Home exchange is not a new idea, it’s been around since the 1950s, but in recent years, has really become mainstreamed because of Internet access. The way it works is that two members of an exchange group agree to swap their primary or secondary home for a mutually agreeable period of time.
Finding an exchange group is pretty easy. There are several with Internet Web sites, varying fees and slightly different formats, but basically they all contain detailed search engines. You can search by country, city, home size and more. The individual property listings give specifics about the home and usually enough pictures to satisfy the voyeurism in all of us as well as when and where the homeowner would like to exchange. Some of the more popular sites are: Homeexchange.com is chock full of properties to search through (some even on Anna Maria) and charges $100 for an annual fee. HomeLink-USA.com has been around a long time with fees starting at $110 annually. Digsville.com charges only $45 for an annual fee and is worth looking at just because it has a cool name; and Tradetotravel.com is aimed at the luxury market with a $2,495 membership fee.
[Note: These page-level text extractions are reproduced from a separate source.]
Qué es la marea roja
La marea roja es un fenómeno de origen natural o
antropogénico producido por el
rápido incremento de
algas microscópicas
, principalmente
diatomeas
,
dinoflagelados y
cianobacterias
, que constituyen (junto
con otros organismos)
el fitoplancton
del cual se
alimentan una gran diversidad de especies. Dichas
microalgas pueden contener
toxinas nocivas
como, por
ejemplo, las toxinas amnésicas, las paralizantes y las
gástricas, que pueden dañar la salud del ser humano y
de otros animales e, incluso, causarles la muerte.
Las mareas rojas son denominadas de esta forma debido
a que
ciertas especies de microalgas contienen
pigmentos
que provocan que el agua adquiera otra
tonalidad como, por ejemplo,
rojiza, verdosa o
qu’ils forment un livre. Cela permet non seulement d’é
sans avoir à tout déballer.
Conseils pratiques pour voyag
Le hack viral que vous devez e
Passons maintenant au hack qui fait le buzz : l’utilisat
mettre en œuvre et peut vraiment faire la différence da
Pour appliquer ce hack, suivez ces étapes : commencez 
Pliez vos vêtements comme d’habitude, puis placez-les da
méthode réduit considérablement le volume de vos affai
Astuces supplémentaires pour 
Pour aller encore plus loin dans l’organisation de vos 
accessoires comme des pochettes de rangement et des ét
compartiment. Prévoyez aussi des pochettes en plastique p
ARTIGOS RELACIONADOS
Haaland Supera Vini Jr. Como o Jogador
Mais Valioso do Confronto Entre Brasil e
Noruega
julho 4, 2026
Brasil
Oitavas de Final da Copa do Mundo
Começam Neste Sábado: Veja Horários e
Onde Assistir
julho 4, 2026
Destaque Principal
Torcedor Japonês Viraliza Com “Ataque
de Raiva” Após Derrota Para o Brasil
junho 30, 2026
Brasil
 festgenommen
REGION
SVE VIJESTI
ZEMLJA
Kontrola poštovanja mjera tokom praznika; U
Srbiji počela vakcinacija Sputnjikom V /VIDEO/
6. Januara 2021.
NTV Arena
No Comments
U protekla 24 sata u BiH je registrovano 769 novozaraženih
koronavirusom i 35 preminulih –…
There are variations on exchanging homes. Typically you are living in someone’s home while they’re living in yours. However, if you own a second home there, is more flexibility with the ability to offer additional and more desirable time slots. You can even do something called a hospitality exchange, where you host a visitor in your home and then later they reciprocate in their home. After you find what you think is a suitable home for the city or country you want to visit, an e-mail correspondence is initiated with the hope of locking into a potential exchange.
Staying in a home provides you with more choices than staying in a hotel. You will have kitchen and possibly laundry facilities provided as well as more elbow room especially if you’re traveling with children or family members. Not to mention the benefit of living like a local if only for a short period of time.
Financially, this arrangement can’t be beat. Basically you’re not paying for your lodging. And if you’re thinking about traveling to Europe, this is an incredible deal with the pound and euro worth between 100 and 50 percent more than our dollar. Some home listings available for exchange will also include a vehicle or tickets to shows and sporting events, and some may ask you to care for plants or pets.
Exchanging homes is a dynamite way for people like me who love to travel and love to poke around real estate to get the best of both worlds. Just cruising through the Web sites can be addictive. However, swapping is not for everyone, especially if you’re not flexible and organized. If the thought of a stranger sleeping in your bed or reorganizing your books is more than you can process, better head straight for Marriott’s Web site. You’ll never be comfortable no matter how much money you save.
Since Florida is one of the most popular areas that exchangers are looking to trade for, our own little paradise should be an easy sell. Just be sure to include pictures taken on the sandbars around Anna Maria, and understand that paradise wears many different hats.